In this article, Deepshikha Sarkar discusses Replying to Patent First Examination Report (Patent).
How to get your Patent Application Examined?
It is a common notion that a patent application is queued for examination after it is filed at the Indian Patent Office (IPO). Like in the case of Trademarks in, a period of six months to one year from the date of filing the Application is analyzed and if required an Examination Report is generated without any action from the Applicant, but that is not the case in Patents.
Patents have a deferred examination system in India. Filing a patent application does not essentially mean that an Applicant for the patent is requesting the IPO to examine his patent application. The Applicant can refrain from filing a request for examining his application up to 48 months from the date of priority (priority date here is the date of first filing of the invention), of the Indian patent application. Hence Indian Patent Act, 1970 makes it mandatory to file a request for examination.
It is to be noted that a request for examination may be filed by the applicant of the application or by any other interested person in such application providing proper evidence of interest in the particular application to the Patent Office.
After the request for examination, if the report is adverse to the grant of Patent then a communication is made to the Applicant. The Applicant then has to take steps so as to bring his invention into compliance with the Patent Act, 1970 within one year from the date on which the objection is forwarded to him. If the Applicant fails to do so, it will be deemed by the Patent Office that the Application has been abandoned.
How is the examination report prepared?
Examination Report writing methodology is as per GUIDELINES FOR SEARCH AND EXAMINATION OF PATENT APPLICATIONS, 2015 issued by OFFICE OF THE CONTROLLER GENERAL OF PATENTS, DESIGNS AND TRADEMARKS.
Report of examiner
The examiner prepares a report of examination after conducting the examination in electronic module and sends it to the controller. After due for consideration of the report of the examiner by the controller as per the provisions of section 14 of the Act, the examination report along with its covering letter is generated through the module and subsequently sent to the address of service as mentioned on Form-1 in Patents Act 1970.
Approval/Decision of Controller: On approval of the controller, the first examination report (FER) is sent to the address of service of the applicant and intimation to this effect is sent through e-mail.
What are the factors that the Controller considers in the Examination Report?
The Controller considers the report of the examiner ordinarily within one month from the date of the receipt of such report and a gist of objections, if any, is sent to the applicant in the form of a report – First Examination Report (FER) – along with the application and specification, if required.
The FER is sent to the applicant, even when the request for examination has been filed by an interested third party.
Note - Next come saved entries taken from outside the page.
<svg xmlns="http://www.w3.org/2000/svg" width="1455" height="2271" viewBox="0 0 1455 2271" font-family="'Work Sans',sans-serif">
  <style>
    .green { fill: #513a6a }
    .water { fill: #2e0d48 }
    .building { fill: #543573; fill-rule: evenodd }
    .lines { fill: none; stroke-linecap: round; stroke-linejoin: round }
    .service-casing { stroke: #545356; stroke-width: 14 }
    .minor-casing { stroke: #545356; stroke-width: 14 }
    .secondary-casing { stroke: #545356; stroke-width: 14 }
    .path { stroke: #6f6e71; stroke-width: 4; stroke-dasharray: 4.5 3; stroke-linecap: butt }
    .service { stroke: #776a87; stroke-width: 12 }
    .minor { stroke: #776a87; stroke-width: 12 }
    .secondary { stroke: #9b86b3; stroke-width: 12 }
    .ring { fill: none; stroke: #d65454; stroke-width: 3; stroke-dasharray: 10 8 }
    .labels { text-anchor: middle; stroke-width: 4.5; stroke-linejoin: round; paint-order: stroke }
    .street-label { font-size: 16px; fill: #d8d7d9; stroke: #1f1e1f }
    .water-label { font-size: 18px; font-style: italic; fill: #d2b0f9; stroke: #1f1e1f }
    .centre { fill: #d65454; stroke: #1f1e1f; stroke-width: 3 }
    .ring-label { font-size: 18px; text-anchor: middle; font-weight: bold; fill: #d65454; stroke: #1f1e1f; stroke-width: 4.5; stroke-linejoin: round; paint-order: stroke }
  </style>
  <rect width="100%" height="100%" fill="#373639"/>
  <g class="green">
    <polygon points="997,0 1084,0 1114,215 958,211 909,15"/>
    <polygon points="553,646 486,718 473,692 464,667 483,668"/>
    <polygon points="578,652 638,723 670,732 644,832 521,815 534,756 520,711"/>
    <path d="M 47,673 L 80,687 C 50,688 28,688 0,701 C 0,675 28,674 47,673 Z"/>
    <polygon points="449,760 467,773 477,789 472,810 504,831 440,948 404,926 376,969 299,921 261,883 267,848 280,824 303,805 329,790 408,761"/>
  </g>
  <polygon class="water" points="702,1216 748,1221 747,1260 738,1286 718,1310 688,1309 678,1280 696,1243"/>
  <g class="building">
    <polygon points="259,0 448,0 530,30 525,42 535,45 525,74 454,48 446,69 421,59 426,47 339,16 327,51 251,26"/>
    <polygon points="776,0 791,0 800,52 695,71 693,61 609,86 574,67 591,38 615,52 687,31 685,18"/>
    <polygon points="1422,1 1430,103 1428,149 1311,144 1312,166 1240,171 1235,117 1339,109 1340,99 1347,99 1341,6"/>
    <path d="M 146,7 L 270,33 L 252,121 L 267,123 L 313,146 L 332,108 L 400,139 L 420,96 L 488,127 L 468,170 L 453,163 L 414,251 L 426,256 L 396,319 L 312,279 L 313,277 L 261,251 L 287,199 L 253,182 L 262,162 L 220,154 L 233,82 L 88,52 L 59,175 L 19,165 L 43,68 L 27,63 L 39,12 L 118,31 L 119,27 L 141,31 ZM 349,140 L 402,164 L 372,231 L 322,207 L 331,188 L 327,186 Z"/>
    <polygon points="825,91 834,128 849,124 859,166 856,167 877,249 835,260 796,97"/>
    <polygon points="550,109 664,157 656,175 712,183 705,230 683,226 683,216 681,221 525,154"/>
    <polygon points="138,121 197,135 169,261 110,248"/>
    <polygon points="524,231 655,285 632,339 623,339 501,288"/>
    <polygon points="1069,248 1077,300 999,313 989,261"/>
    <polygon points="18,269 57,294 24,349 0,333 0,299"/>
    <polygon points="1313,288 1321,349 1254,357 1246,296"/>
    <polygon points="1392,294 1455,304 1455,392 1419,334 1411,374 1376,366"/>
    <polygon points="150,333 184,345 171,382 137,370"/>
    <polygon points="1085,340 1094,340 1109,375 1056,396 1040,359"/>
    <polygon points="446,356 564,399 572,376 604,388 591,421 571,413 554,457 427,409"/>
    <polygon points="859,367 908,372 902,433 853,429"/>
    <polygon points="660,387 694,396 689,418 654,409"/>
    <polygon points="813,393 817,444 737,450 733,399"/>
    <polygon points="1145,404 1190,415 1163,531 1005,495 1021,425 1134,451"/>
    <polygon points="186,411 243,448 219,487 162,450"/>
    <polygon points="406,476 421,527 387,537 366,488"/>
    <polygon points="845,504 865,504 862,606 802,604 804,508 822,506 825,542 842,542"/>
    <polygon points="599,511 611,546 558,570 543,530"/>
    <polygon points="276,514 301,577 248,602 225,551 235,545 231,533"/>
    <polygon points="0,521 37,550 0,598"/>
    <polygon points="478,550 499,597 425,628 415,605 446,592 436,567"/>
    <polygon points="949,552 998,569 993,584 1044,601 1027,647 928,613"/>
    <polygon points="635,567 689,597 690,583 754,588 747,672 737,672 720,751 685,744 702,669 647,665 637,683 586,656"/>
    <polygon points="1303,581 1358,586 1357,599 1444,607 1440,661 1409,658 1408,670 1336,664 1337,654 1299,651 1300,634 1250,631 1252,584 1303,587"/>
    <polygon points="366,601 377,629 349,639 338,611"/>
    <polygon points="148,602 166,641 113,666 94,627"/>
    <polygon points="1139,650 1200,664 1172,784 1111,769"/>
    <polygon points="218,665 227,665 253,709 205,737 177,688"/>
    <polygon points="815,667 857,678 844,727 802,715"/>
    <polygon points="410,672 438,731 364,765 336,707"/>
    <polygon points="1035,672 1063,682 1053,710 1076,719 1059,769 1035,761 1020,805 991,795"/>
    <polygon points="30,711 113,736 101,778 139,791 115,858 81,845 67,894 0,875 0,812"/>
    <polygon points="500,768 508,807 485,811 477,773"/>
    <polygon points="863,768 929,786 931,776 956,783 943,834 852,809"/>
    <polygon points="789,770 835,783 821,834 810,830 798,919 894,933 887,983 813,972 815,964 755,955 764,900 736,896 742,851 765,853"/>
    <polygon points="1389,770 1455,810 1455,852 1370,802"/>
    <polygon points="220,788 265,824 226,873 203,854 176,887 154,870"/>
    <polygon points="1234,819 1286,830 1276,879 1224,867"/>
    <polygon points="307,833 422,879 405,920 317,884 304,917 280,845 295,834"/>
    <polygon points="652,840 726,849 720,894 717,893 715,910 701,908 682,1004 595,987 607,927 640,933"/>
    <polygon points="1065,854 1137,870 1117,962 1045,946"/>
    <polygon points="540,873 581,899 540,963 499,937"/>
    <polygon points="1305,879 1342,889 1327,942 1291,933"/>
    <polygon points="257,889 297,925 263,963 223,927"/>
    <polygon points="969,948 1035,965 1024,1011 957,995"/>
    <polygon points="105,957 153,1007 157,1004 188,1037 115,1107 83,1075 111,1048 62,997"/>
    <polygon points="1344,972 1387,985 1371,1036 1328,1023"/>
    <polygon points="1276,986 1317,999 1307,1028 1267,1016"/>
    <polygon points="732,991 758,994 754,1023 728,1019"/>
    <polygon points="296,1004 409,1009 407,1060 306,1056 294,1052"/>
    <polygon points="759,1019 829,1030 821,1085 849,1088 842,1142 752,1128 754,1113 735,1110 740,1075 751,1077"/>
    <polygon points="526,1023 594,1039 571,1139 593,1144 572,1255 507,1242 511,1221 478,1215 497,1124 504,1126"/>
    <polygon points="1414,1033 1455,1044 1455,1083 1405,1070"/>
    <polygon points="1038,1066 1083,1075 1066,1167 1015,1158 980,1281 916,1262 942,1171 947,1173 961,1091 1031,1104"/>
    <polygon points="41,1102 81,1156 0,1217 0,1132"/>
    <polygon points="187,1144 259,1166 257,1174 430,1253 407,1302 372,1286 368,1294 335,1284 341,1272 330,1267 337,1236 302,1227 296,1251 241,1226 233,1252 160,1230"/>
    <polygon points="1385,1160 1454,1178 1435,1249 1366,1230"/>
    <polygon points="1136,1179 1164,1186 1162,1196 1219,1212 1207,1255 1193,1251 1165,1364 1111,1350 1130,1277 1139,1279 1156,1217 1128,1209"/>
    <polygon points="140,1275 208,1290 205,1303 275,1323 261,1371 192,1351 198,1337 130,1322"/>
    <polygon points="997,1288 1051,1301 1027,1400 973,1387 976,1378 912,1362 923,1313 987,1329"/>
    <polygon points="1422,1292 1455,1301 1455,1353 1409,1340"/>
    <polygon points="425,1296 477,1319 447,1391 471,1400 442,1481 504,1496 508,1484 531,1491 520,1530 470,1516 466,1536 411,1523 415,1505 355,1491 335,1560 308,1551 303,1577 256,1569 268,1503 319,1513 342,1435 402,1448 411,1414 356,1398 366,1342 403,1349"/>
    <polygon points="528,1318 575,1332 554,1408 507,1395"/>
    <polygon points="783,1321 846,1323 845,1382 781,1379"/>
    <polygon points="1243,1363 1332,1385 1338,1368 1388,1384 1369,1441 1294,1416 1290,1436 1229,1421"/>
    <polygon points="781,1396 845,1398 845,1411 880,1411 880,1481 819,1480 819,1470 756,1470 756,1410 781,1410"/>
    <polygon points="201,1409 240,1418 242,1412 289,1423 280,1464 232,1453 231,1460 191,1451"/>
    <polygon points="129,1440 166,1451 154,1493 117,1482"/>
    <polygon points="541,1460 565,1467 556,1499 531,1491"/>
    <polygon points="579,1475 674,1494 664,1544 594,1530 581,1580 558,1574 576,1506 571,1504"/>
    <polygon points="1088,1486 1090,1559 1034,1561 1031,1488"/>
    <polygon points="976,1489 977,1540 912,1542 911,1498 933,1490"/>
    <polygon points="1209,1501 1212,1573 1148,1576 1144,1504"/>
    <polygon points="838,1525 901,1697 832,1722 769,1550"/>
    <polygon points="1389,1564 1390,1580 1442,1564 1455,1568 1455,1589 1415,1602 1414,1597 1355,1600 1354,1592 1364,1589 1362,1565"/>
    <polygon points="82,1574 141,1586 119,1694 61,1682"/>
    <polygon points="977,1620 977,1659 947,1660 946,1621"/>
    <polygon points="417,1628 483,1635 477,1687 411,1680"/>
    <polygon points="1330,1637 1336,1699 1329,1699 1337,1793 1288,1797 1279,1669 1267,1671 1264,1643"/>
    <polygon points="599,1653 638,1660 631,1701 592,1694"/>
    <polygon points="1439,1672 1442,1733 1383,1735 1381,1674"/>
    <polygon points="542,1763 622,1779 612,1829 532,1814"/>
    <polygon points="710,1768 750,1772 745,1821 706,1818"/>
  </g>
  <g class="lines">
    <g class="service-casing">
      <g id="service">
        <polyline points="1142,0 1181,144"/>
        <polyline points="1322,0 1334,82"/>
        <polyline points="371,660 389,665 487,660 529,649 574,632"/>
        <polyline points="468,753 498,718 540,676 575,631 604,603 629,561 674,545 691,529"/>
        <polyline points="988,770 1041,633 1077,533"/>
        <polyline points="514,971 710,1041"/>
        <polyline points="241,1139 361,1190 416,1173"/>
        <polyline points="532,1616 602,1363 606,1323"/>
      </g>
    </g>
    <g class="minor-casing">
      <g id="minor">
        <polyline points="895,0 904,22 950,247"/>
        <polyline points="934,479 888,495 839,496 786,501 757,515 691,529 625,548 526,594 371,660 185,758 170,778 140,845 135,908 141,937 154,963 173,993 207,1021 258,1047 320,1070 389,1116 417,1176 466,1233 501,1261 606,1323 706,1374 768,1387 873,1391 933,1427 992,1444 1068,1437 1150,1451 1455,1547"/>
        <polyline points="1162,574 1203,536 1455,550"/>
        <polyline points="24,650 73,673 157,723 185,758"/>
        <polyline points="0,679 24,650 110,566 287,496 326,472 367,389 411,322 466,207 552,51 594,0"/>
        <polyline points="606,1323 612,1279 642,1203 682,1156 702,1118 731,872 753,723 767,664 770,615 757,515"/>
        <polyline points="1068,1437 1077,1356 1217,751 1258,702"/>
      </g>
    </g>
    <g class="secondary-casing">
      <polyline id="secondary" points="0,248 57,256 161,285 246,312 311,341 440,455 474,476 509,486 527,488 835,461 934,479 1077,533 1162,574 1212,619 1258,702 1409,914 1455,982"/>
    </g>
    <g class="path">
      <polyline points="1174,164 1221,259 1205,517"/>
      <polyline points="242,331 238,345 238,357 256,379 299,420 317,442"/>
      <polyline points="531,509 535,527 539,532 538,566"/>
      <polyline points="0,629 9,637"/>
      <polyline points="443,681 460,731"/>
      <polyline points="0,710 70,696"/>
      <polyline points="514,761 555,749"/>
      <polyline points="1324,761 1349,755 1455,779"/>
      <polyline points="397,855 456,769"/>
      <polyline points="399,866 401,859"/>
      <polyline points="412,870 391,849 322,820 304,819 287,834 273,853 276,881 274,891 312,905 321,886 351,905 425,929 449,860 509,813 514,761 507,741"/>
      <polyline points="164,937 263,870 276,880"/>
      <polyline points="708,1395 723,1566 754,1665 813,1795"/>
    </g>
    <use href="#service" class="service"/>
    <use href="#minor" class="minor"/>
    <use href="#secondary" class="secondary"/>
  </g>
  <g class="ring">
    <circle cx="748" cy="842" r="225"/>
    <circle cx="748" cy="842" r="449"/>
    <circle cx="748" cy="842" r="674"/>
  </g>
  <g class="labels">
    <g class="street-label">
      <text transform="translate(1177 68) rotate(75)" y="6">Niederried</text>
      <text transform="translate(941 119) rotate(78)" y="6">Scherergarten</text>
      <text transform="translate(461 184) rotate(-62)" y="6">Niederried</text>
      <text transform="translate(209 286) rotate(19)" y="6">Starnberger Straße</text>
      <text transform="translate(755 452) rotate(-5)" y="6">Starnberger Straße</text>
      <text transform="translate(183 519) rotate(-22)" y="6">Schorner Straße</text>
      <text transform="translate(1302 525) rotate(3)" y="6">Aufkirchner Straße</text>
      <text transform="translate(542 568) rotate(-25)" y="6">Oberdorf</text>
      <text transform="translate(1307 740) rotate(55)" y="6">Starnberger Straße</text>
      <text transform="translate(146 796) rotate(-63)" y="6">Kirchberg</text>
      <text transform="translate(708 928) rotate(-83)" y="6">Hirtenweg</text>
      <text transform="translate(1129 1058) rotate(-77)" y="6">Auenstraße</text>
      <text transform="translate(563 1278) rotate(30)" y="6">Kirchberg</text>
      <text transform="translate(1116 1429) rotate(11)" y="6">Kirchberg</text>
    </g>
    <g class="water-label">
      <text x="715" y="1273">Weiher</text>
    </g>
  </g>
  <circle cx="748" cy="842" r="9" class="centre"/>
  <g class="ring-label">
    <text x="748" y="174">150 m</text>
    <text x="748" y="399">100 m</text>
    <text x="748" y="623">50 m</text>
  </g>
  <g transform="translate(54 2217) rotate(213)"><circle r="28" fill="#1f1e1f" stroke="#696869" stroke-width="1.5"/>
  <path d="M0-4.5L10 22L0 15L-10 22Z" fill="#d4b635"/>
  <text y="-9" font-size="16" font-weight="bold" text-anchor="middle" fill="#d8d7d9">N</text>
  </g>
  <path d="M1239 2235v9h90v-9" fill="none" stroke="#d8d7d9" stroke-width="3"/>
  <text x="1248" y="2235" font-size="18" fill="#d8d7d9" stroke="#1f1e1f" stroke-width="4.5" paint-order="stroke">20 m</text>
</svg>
An intimation regarding the issue of FER is given to such person interested too.
What Are Some Common Objections?
First Examination Report may contain objections relating to:
- The invention lacks novelty, inventive step and/or industrial applicability.
- The subject matter of the invention is relating to a category, which is “Not an invention” as per Section 3 or Section 4 Patents Act, 1970.
- The claims are not written correctly and do not describe the elements of the invention.
- The claims are inconsistent with what is described in the specification.
- The claims are written poorly and are unclear.
- The claims describe more than one invention.
- There is Non-fulfillment of any other requirement under the Act.
Why Is The Examination Report Reply Important?
An application may be very well drafted but if the arguments to the office action are weak it could ruin a potential innovation’s protective rights. Our practitioners are technically strong and trained to craft technical arguments based on the laws guided by patent laws around the globe.
Types Of Replies
A template is followed to begin drafting a response that keeps things accurate, fast and efficiently punctual. Things that need to be considered and focused on during an Examination Report Reply drafting can become very technical or just plain simple legal procedure compliance issue.
If the objection is related to a procedure that the Patent Act, 1970 demands then the Applicant has no choice but to comply with taking necessary steps.
For example, when there are several novel subjects matters the unity of invention needs to be identified and because an application may have only one novel subject matter, another application may be filed for each new subject matter.
Technical objections can be countered by arguments. A few steps can be followed in case of technical arguments.
- It has to be identified whether the arguments in the reply will be based on the original claim set or amendment is required. Further, Amending claims if required keeping in mind cited arts whether it predates the patent application filing date or not.
- In case of objections relating to Novelty and obviousness, the technical differentiation with respect to prior art needs to be brought out.
- Novelty is a subject of facts and arguments are based on eye to eye analysis and is subjective, so the only thing that can be done is explain own invention in a better manner.
- Obviousness arguments are generally based on point of law which involves determining difference between the prior art and present claims. It has to be explained that the prior arts and the differences in combination do not reach to the invention, and the documents cited by the examiner cannot be combined by “a person skilled in art”. Doing a technical study and exploration to a point of scrutiny helps in drafting an appropriate legal response to the examination report.